A. Avoid hand dryers. The reason for that is that they just increase the air circulation of the viruses as that air, either warm or not warm, is blowing against your hands. That’s been well demonstrated with other viruses.
Q. Can spraying alcohol or chlorine on your body kill the COVID-19?
A. Don’t do that. You don’t want to use those solutions on your body. They are to be used on hard surfaces. For your body, use simple soap and water. The way that soap and water works is really important because it informs how you wash your hands. There are surface tension agents in soap, so it takes away the electrostatic attraction of the virus to your skin, it removes oils and mucous that may be on your body that the virus can live in, and you are by friction literally washing it away with water. And that turns out to be the most effective thing we know.
Q. Can regularly rinsing your nose with saline help prevent infection with COVID-19?
A. The nasal rinses have primarily been shown to be effective with sinusitis and with allergies. I don’t know of any direct evidence for that with COVID-19.
A lady wearing a facemask suffers from headache. File/TNS
Q. Can eating garlic help prevent infection with COVID-19?
A. Only insofar as it makes social distancing easier. There is no evidence that shows garlic protects people from the virus.
Q. Can you protect yourself by gargling bleach?
A. I know that on the internet people have talked about gargling bleach and also putting bleach on cotton plugs and putting it in the nose. That is an extraordinarily dangerous and unhelpful thing to do.
Q. Can antibiotics kill COVID-19?
A. No antibiotic can kill a virus. Antibiotics are only to be used when there is known, documented co-infection with bacteria.
Q. Can wearing a face mask help protect you from the virus?
A. Absolutely correct. Now let me pause on that. As I mentioned, the ways that this virus can infect is either through large respiratory droplets? Any kind of mask helps prevent that. Cloth masks do not prevent aerosolized virus. A mask effectively acts as a behavioral aid so that you don’t touch your eyes, nose or mouth. My advice to people, unless you’re by yourself, if you go outside to go to the grocery store to get groceries, or wherever, you’re wearing a mask.
Q. Rural communities don’t need to worry, right?

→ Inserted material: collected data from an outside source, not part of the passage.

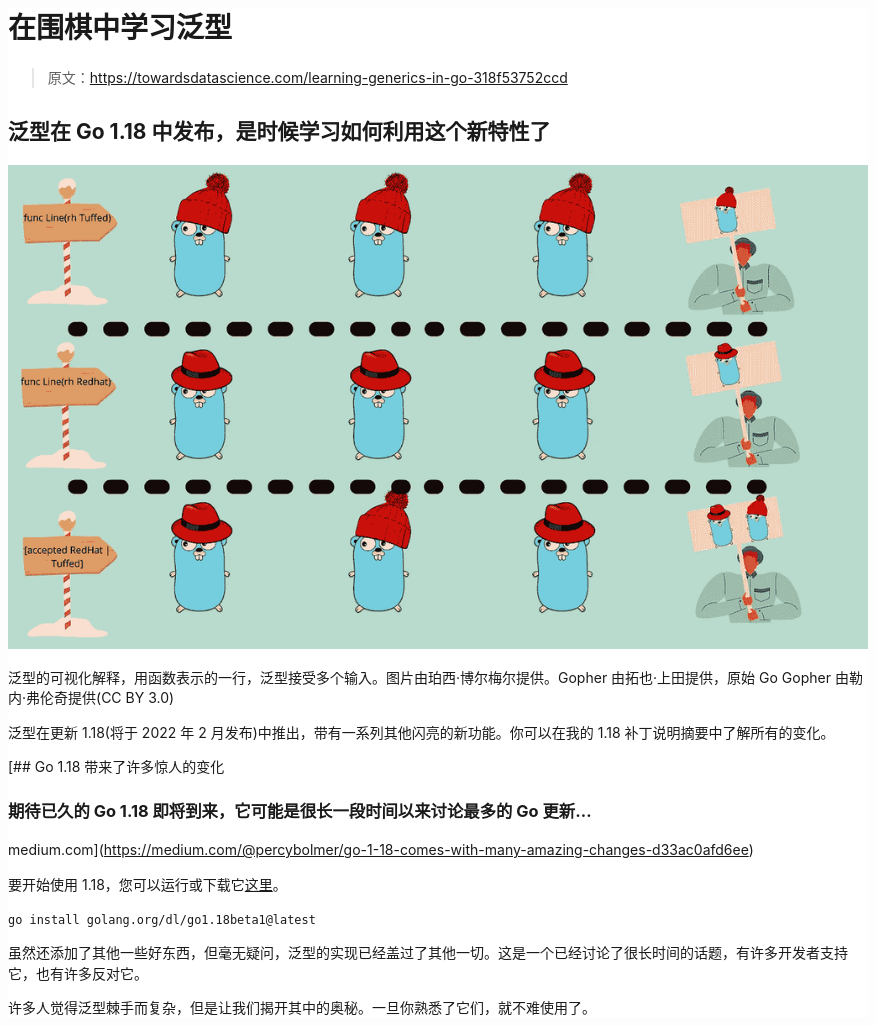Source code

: # 在围棋中学习泛型

> 原文：<https://towardsdatascience.com/learning-generics-in-go-318f53752ccd>

## 泛型在 Go 1.18 中发布，是时候学习如何利用这个新特性了

![](img/37f1e5728d93628f250cdc21507fb485.png)

泛型的可视化解释，用函数表示的一行，泛型接受多个输入。图片由珀西·博尔梅尔提供。Gopher 由拓也·上田提供，原始 Go Gopher 由勒内·弗伦奇提供(CC BY 3.0)

泛型在更新 1.18(将于 2022 年 2 月发布)中推出，带有一系列其他闪亮的新功能。你可以在我的 1.18 补丁说明摘要中了解所有的变化。

[](https://medium.com/@percybolmer/go-1-18-comes-with-many-amazing-changes-d33ac0afd6ee) [## Go 1.18 带来了许多惊人的变化

### 期待已久的 Go 1.18 即将到来，它可能是很长一段时间以来讨论最多的 Go 更新…

medium.com](https://medium.com/@percybolmer/go-1-18-comes-with-many-amazing-changes-d33ac0afd6ee) 

要开始使用 1.18，您可以运行或下载它[这里](https://go.dev/dl/#go1.18beta1)。

```
go install golang.org/dl/go1.18beta1@latest
```

虽然还添加了其他一些好东西，但毫无疑问，泛型的实现已经盖过了其他一切。这是一个已经讨论了很长时间的话题，有许多开发者支持它，也有许多反对它。

许多人觉得泛型棘手而复杂，但是让我们揭开其中的奥秘。一旦你熟悉了它们，就不难使用了。
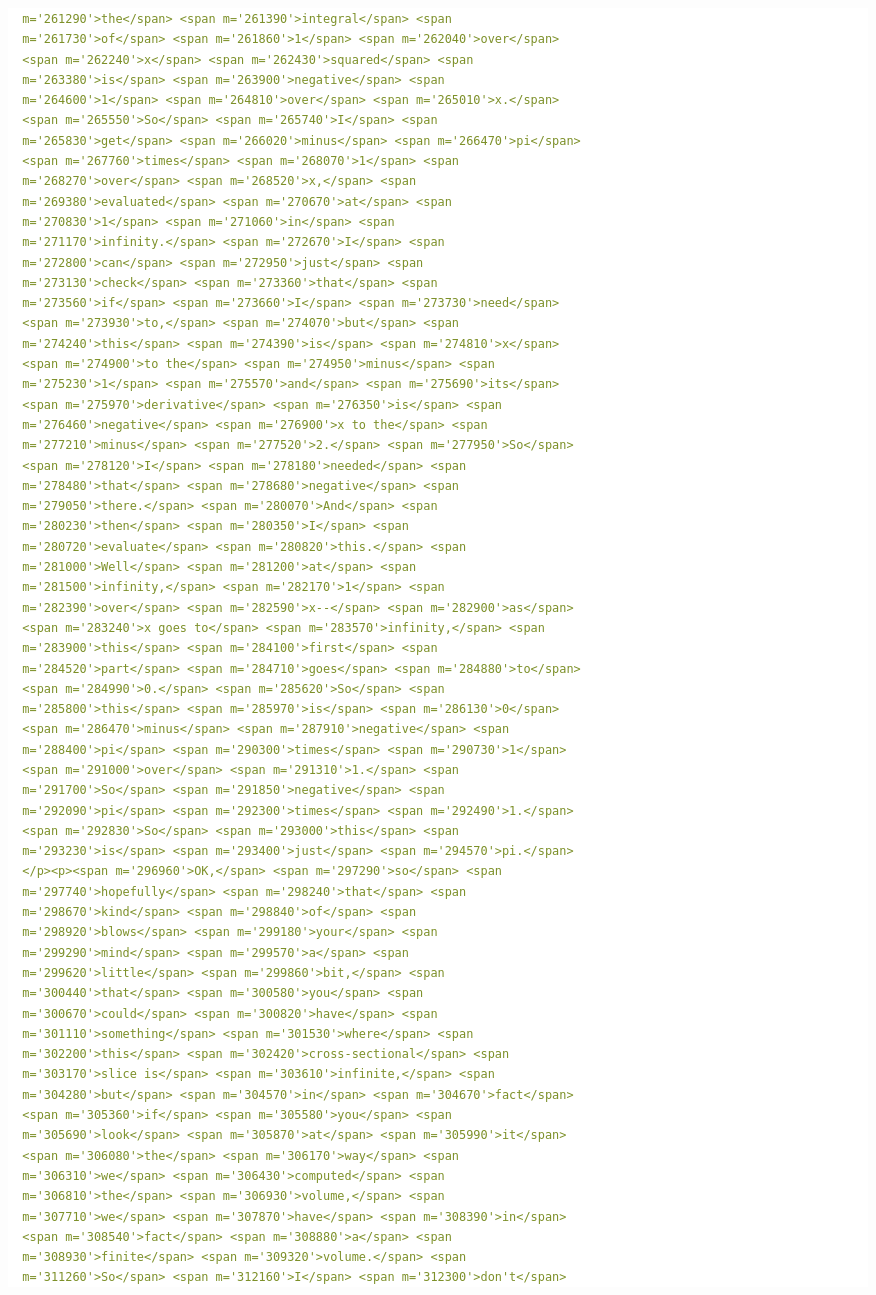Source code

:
 ```yaml
  m='261290'>the</span> <span m='261390'>integral</span> <span
  m='261730'>of</span> <span m='261860'>1</span> <span m='262040'>over</span>
  <span m='262240'>x</span> <span m='262430'>squared</span> <span
  m='263380'>is</span> <span m='263900'>negative</span> <span
  m='264600'>1</span> <span m='264810'>over</span> <span m='265010'>x.</span>
  <span m='265550'>So</span> <span m='265740'>I</span> <span
  m='265830'>get</span> <span m='266020'>minus</span> <span m='266470'>pi</span>
  <span m='267760'>times</span> <span m='268070'>1</span> <span
  m='268270'>over</span> <span m='268520'>x,</span> <span
  m='269380'>evaluated</span> <span m='270670'>at</span> <span
  m='270830'>1</span> <span m='271060'>in</span> <span
  m='271170'>infinity.</span> <span m='272670'>I</span> <span
  m='272800'>can</span> <span m='272950'>just</span> <span
  m='273130'>check</span> <span m='273360'>that</span> <span
  m='273560'>if</span> <span m='273660'>I</span> <span m='273730'>need</span>
  <span m='273930'>to,</span> <span m='274070'>but</span> <span
  m='274240'>this</span> <span m='274390'>is</span> <span m='274810'>x</span>
  <span m='274900'>to the</span> <span m='274950'>minus</span> <span
  m='275230'>1</span> <span m='275570'>and</span> <span m='275690'>its</span>
  <span m='275970'>derivative</span> <span m='276350'>is</span> <span
  m='276460'>negative</span> <span m='276900'>x to the</span> <span
  m='277210'>minus</span> <span m='277520'>2.</span> <span m='277950'>So</span>
  <span m='278120'>I</span> <span m='278180'>needed</span> <span
  m='278480'>that</span> <span m='278680'>negative</span> <span
  m='279050'>there.</span> <span m='280070'>And</span> <span
  m='280230'>then</span> <span m='280350'>I</span> <span
  m='280720'>evaluate</span> <span m='280820'>this.</span> <span
  m='281000'>Well</span> <span m='281200'>at</span> <span
  m='281500'>infinity,</span> <span m='282170'>1</span> <span
  m='282390'>over</span> <span m='282590'>x--</span> <span m='282900'>as</span>
  <span m='283240'>x goes to</span> <span m='283570'>infinity,</span> <span
  m='283900'>this</span> <span m='284100'>first</span> <span
  m='284520'>part</span> <span m='284710'>goes</span> <span m='284880'>to</span>
  <span m='284990'>0.</span> <span m='285620'>So</span> <span
  m='285800'>this</span> <span m='285970'>is</span> <span m='286130'>0</span>
  <span m='286470'>minus</span> <span m='287910'>negative</span> <span
  m='288400'>pi</span> <span m='290300'>times</span> <span m='290730'>1</span>
  <span m='291000'>over</span> <span m='291310'>1.</span> <span
  m='291700'>So</span> <span m='291850'>negative</span> <span
  m='292090'>pi</span> <span m='292300'>times</span> <span m='292490'>1.</span>
  <span m='292830'>So</span> <span m='293000'>this</span> <span
  m='293230'>is</span> <span m='293400'>just</span> <span m='294570'>pi.</span>
  </p><p><span m='296960'>OK,</span> <span m='297290'>so</span> <span
  m='297740'>hopefully</span> <span m='298240'>that</span> <span
  m='298670'>kind</span> <span m='298840'>of</span> <span
  m='298920'>blows</span> <span m='299180'>your</span> <span
  m='299290'>mind</span> <span m='299570'>a</span> <span
  m='299620'>little</span> <span m='299860'>bit,</span> <span
  m='300440'>that</span> <span m='300580'>you</span> <span
  m='300670'>could</span> <span m='300820'>have</span> <span
  m='301110'>something</span> <span m='301530'>where</span> <span
  m='302200'>this</span> <span m='302420'>cross-sectional</span> <span
  m='303170'>slice is</span> <span m='303610'>infinite,</span> <span
  m='304280'>but</span> <span m='304570'>in</span> <span m='304670'>fact</span>
  <span m='305360'>if</span> <span m='305580'>you</span> <span
  m='305690'>look</span> <span m='305870'>at</span> <span m='305990'>it</span>
  <span m='306080'>the</span> <span m='306170'>way</span> <span
  m='306310'>we</span> <span m='306430'>computed</span> <span
  m='306810'>the</span> <span m='306930'>volume,</span> <span
  m='307710'>we</span> <span m='307870'>have</span> <span m='308390'>in</span>
  <span m='308540'>fact</span> <span m='308880'>a</span> <span
  m='308930'>finite</span> <span m='309320'>volume.</span> <span
  m='311260'>So</span> <span m='312160'>I</span> <span m='312300'>don't</span>
```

A. Wrong. I think that is a very dangerous myth, as is the myth that younger people don’t need to worry. This is a serious disease. Let me put it this way. Last week in the U.S., there were 18,000 cases. Today, there are over 85,000 known cases. There is no evidence that this is going to end soon. We are talking about taking these maneuvers for months? Plural? Not weeks. This is a very dangerous. It is rapidly evolving and a very dynamic situation. It is imperative that we decrease human-to-human transmission to flatten this curve so that the hospital and medical system is capable of responding and not overrun. In some of our larger cities, they are preparing tents, refrigerated trucks for the anticipated bodies.